Me apoiando com o cotovelo, segurei as granas me arrastando e ouvindo barulhos de socos, me virei com dificuldade e vi Gabriel socando a fuça daquele homem que me defendera e desejei ser forte o suficiente para bater nele de volta, mais não ao observar aquela cena mortifira, o homem que usava um longo manto negro sobre o corpo, os olhos brilhavam sobre a escuridão do jardim, o sol nascia atraves daquela sensação frustrante e eu senti um pingo de suor descendo pelo meu rosto, arfante, consegui me levantar apoiando sobre a arvore e me virei
Ele havia sumido, Gabriel eu olhei apavorada o que aquele sujeito havia feito com ele? Eu o olhei e percebi que ele se aproximava de mim, sua presença poderosa, o manto se arrastando atras dele, eu senti meu coração bater mais forte eu não o conhecia quando finalmente o vi por perto percebi que ele tinha cabelos cor de mel, e os seus olhos eram de um mel dourado, claros o seus olhos; os labios avermelhados e convidativos, mais porque eu estava pensando nisso?
Enquanto eu babava, em sua beleza ele se aproximava e com brutalidade ele erguia a mão e automaticamente cerrava os punhos entre si, como se fosse me bater com essa surpresa, meus olhos se arregalaram por causa do choque e me coloquei de pé pronta pra fugir dali quando me virei para o outro lado começei a correr tentando manter a respiração adequada mais quando cheguei perto do colégio o mesmo homem se materializou ali, eu gritei furiosa, como ele podia ser tão rapido? Eu forçei os meus pés e continuei correndo, quando estava prestes a atravessar a rua, ele se materializou-se ali novamente, gritei mais alto enfurecida e um borão se formou quando ele rapidamente prendeu os meus dois braços de cada lado do meu corpo, eu me debati mais não conseguia ele era muito forte.
– Me solte, seu idiota!
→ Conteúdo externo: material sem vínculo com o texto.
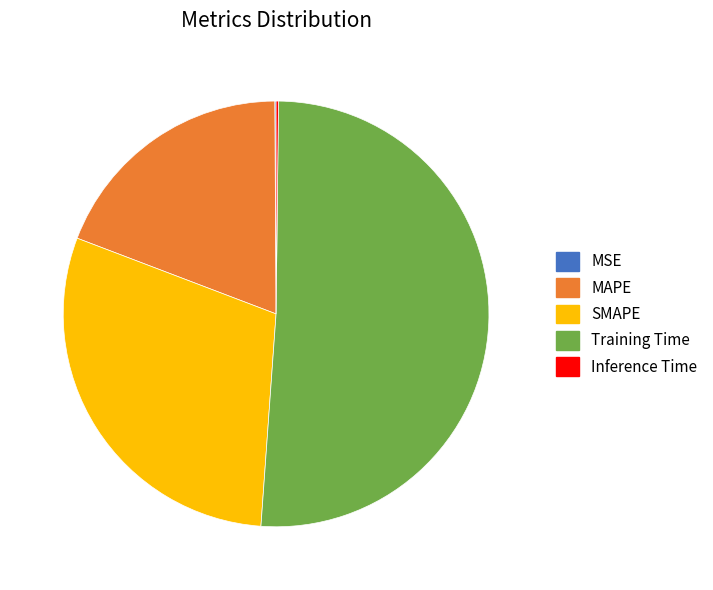

Which slice represents more than half of the pie?

Training Time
Me solte! — resmungava, gritando
– Cale a boca, mulher! Eu lhe salvei, oh dieu, que mulher! Fique quieta, vou ajuda-lá! — mandou eu calar a boca? quem ele pensa que é?
– Calo nada, seu idiota! Vai se fuder! — gritei e logo senti um tapa brutal no meu rosto, eu chorei
– Sua imbecil! Não me desrespeite, não vou te machucar, venha! — ele disse furioso
– Saia daqui! ME DEIXE EM PAZ! — eu gritei pedindo agora suplicante;
– SE LEVANTE, IDIOTA! EU TE SALVO DE UM MOLEQUE EU PROVAVELMENTE QUER TE MATAR, QUERO AJUDAR E VOCE SIMPLESMENTE ME AGRADECE DESSA MANEIRA — gritou furioso e eu ouvi quieta — QUEM VOCE ACHA QUE EU SOU?
– UM HOMEM QUE SE INTROMETEU EM UMA BRIGA ESCOLAR! ELE NÃO IA ME MATAR, AGORA ME SOLTE VOU PARA A ESCOLA! — arfei sentindo o meu rosto ardendo.
– SUA IDIOTA! AGORA SEU ROSTO ESTÁ VERMELHO — ele soltou meu braço e me deixou cair sob a calçada, eu estava prestes a reclamar e ele se virou como um vulto pra mim e disse totalmente calmo — Sinto muito por isso mais não tenho escolha....
Ele deu uma pancada muito forte na minha cabeça automaticamente cai para o lado... e tudo ficou escuro.